Y eso que, curiosamente, la mecánica de la novela de William Goldman no es tan distinta de la de su película: en el texto también aparece un niño enfermo al que leen un cuento, sólo que se trata del propio escritor. Es saber que el cuento de su infancia no se corresponde con "La princesa prometida de S. Morgenstern" lo que empuja a Goldman a reconstruir la versión de su feliz memoria. Ese texto, con los cortes de Goldman, sus explicaciones y otras anécdotas, es el que leemos en La princesa prometida. Qué gozada poder ser Goldman-niño, Goldman-adulto y el niño de la película al mismo tiempo. Qué experiencia.
En cuanto a la historia de Westley y Buttercup, poco queda por decir. Soy consciente de que la película deja algunas pequeñas lagunas, sobre todo en lo que respecta a las relaciones entre personajes, pero el encanto de La princesa prometida no se resiente. Aunque no estoy muy orgullosa de ello, reconozco que siempre lo atribuí a su propio carácter de cuento de hadas. Luego me llevé una gratísima sorpresa cuando me lo encontré todo explicado en la novela; ahí aprendí a no subestimar a Goldman.

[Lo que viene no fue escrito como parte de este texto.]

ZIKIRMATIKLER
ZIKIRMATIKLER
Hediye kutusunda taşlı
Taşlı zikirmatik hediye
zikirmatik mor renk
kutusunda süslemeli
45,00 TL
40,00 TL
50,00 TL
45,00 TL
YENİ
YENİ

Sin embargo, nunca llegaré a entender hasta qué punto compensaba incluir esa especie de epílogo en La princesa prometida. Fue muy divertido seguir la historia con los incisos del autor pero es una pena romper el encanto del desenlace tan de cuento de la trama de Morgenstern. En ese sentido, la película logra un final más redondo, más satisfactorio. No siempre hace falta saberlo todo.